El sacerdote dio alrededor una penetrante mirada y se encaminó hacia una de las paredes en uno de cuyos orificios parecía brillar vagamente algo.
—Es aquí donde lo colocaron —dijo.
Un féretro estaba depositado en aquella cavidad, algo por encima de una mesa de mármol negro, sobre la que se amontonaban coronas de trébol, de loto blanco y azul, junto a pequeños recipientes de cereales y de harina, trozos de carne desecada y jarros conteniendo leche, licores y perfumes. Aquel sarcófago era de una riqueza extraordinaria, construido con madera de encima arábiga, adornado con esculturas delicadísimas, que intentaban representar la gran victoria conseguida por Teti contra las hordas caldeas, todo ello pintado, dorado y con incrustaciones de perlas preciosas.
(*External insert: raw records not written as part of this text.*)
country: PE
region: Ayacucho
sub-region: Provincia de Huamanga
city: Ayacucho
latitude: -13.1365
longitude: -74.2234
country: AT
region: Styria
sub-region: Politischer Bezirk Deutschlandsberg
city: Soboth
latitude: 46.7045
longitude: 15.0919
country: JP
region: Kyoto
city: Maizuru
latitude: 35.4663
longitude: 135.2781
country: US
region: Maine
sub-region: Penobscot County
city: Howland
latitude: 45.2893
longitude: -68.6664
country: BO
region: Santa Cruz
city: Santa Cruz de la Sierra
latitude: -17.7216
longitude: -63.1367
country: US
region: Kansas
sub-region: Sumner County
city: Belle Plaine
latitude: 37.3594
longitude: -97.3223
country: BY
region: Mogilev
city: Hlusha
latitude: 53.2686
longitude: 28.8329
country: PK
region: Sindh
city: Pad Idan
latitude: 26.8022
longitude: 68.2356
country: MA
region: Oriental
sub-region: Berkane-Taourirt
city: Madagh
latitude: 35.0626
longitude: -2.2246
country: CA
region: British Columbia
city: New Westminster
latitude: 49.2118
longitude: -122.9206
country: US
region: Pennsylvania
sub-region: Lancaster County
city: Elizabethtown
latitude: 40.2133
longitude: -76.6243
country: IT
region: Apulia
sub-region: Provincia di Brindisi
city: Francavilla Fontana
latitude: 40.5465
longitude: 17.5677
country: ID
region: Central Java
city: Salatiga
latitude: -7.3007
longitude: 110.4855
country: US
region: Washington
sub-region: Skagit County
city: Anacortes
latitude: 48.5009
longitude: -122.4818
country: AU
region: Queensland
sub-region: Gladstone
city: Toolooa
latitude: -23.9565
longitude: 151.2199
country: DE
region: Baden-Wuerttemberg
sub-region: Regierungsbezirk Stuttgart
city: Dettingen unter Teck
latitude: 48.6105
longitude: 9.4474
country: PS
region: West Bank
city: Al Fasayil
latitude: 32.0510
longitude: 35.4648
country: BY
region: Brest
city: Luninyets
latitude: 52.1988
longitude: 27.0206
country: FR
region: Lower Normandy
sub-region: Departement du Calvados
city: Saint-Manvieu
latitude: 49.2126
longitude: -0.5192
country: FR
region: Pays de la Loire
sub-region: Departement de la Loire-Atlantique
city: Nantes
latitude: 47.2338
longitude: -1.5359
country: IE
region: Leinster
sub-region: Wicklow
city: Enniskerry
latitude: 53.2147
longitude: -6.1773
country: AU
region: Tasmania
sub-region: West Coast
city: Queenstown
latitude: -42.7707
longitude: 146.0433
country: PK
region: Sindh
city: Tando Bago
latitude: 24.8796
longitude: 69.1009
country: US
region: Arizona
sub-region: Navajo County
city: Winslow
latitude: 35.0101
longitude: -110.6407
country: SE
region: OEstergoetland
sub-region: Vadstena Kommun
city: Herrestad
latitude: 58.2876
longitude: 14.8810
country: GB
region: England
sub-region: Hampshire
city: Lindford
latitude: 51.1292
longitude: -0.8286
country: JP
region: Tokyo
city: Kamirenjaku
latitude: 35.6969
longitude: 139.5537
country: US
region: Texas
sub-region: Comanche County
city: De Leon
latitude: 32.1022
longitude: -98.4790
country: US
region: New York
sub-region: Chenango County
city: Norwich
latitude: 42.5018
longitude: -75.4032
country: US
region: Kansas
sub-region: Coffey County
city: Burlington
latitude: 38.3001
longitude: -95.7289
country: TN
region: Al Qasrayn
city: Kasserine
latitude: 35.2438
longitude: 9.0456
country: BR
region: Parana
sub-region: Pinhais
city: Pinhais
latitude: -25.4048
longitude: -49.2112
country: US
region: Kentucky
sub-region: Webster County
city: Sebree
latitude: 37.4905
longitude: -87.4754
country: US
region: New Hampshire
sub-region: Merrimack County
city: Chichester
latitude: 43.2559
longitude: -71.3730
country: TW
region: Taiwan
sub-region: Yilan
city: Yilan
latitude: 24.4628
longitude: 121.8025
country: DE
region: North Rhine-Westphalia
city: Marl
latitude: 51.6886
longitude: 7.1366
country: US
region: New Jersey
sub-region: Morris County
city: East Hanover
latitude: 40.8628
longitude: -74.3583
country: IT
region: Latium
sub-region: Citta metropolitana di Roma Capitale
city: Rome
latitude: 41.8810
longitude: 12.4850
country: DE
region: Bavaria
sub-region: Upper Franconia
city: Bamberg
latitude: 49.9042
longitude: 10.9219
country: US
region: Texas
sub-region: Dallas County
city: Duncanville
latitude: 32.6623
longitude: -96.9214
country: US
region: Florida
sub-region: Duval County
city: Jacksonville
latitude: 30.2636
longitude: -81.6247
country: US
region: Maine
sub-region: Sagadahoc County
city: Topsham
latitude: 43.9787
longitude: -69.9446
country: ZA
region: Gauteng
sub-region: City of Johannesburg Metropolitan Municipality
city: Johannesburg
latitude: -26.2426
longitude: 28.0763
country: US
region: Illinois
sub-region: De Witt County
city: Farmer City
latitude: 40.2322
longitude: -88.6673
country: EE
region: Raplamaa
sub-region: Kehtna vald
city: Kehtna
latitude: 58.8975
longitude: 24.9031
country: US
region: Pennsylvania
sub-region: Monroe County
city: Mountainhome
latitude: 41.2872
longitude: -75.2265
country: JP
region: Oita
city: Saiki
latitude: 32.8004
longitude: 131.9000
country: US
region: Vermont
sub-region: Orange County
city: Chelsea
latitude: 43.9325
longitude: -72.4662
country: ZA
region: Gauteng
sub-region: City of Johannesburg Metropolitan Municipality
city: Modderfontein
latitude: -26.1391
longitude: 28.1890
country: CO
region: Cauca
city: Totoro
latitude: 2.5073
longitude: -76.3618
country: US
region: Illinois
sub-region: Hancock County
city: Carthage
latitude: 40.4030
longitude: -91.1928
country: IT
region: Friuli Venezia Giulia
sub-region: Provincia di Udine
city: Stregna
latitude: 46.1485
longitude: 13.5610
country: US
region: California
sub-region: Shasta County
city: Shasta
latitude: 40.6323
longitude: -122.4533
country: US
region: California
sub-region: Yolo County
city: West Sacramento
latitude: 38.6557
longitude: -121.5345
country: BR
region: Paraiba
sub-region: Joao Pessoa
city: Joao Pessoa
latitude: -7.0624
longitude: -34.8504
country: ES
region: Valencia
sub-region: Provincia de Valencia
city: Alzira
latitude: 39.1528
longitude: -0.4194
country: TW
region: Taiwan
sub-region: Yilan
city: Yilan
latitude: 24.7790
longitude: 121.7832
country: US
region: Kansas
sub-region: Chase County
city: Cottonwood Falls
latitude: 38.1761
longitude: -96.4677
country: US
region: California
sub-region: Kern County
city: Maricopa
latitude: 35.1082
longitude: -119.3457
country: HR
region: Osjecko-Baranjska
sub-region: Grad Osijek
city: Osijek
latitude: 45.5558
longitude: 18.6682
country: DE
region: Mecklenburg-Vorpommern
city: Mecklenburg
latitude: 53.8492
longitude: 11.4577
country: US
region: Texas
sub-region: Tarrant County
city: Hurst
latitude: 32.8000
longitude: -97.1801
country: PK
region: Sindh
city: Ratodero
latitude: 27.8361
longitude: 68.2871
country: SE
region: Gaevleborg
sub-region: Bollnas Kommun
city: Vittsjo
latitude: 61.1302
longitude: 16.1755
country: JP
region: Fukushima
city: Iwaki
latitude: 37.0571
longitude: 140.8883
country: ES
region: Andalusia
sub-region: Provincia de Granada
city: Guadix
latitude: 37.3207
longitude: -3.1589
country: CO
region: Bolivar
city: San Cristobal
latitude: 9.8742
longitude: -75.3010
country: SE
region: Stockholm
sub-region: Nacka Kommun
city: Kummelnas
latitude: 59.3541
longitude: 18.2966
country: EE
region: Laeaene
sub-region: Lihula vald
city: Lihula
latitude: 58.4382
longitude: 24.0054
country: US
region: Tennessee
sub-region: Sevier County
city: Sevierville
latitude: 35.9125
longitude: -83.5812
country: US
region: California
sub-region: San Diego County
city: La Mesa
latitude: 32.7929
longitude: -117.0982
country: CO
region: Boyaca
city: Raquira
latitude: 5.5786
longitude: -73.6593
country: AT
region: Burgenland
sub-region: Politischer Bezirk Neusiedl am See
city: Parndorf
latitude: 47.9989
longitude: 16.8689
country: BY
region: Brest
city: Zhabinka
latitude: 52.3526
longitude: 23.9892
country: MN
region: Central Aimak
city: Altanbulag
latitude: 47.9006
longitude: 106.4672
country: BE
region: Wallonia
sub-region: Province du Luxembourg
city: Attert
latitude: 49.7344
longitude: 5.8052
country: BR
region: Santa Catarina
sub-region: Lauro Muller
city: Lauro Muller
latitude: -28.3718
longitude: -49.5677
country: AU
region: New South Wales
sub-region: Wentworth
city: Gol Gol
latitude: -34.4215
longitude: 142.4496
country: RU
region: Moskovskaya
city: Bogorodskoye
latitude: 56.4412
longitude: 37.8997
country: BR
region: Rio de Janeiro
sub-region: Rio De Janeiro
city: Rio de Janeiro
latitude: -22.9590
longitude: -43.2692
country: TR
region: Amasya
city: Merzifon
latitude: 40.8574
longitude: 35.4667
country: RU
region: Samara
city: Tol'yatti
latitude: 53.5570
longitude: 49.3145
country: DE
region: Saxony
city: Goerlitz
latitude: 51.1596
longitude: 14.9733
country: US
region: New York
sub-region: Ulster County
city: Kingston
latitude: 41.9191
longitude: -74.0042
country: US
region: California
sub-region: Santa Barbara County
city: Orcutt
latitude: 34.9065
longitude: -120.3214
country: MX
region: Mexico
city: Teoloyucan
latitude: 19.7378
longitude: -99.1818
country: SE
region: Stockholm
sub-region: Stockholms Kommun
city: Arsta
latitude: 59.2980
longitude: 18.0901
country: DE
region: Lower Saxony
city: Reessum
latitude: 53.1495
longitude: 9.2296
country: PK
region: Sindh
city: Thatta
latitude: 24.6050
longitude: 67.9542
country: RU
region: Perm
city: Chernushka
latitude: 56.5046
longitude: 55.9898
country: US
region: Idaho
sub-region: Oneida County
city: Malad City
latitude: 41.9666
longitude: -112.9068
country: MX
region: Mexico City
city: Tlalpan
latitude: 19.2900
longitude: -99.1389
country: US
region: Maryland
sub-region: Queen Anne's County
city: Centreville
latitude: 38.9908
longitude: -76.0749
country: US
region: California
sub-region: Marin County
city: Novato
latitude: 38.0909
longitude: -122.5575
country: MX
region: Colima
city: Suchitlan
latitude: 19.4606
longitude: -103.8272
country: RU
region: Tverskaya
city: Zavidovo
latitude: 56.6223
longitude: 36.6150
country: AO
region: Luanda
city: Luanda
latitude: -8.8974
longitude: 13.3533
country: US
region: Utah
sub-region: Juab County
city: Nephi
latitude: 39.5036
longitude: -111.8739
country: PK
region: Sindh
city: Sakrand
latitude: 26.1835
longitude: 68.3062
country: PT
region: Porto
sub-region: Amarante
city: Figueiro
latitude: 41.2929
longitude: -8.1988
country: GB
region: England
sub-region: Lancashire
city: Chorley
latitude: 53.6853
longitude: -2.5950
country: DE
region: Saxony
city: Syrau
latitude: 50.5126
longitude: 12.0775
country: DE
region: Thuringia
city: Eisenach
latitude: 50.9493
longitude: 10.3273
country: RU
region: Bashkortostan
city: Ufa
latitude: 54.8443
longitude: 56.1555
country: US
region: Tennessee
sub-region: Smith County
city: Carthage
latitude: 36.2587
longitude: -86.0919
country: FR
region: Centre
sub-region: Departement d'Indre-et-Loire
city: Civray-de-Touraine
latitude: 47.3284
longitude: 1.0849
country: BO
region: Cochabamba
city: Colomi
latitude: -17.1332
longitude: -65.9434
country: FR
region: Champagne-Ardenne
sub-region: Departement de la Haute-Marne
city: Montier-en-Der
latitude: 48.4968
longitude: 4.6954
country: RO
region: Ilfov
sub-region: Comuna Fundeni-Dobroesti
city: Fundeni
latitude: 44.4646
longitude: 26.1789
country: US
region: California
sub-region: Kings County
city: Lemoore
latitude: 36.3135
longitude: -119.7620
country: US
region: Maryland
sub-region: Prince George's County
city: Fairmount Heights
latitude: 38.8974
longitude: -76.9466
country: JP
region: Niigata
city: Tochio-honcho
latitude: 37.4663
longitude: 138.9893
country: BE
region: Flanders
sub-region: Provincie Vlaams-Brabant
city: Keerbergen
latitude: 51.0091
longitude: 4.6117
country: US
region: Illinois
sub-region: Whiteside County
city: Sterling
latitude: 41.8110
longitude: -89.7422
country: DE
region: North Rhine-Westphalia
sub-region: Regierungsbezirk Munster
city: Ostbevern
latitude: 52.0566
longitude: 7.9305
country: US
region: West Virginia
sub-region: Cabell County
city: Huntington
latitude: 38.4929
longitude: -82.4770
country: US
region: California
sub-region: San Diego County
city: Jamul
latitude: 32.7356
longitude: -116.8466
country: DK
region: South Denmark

En el extremo superior, aquel féretro terminaba en una cabeza que debía reproducir exactamente los rasgos del hombre que estaba descansando dentro. Mirinri apartó con desprecio las flores y las ofrendas, subió sobre la plataforma de piedra y tomó entre sus robustos brazos el ataúd, depositándolo en el suelo.
—¿Esta cabeza se parece a la de mi padre? —preguntó con viva emoción.
—Sí —respondió Ounis.
—¿Y estos ojos son precisamente los suyos?
—Los haz reproducido exactamente.
Mirinri miró al anciano, más tarde a la cabeza y luego volvió a mirar al sacerdote, mostrando un gesto de admiración.
—¿Qué ocurre ahora? —preguntó Ounis con la frente fruncida.
—Encuentro una extraña semejanza entre los rasgos de esta cara y los tuyos. Incluso los ojos tienen la misma profunda mirada.
—Hay tanta gente que se parece —respondió secamente el sacerdote—. Abre el féretro, quiero ver a quién han puesto dentro.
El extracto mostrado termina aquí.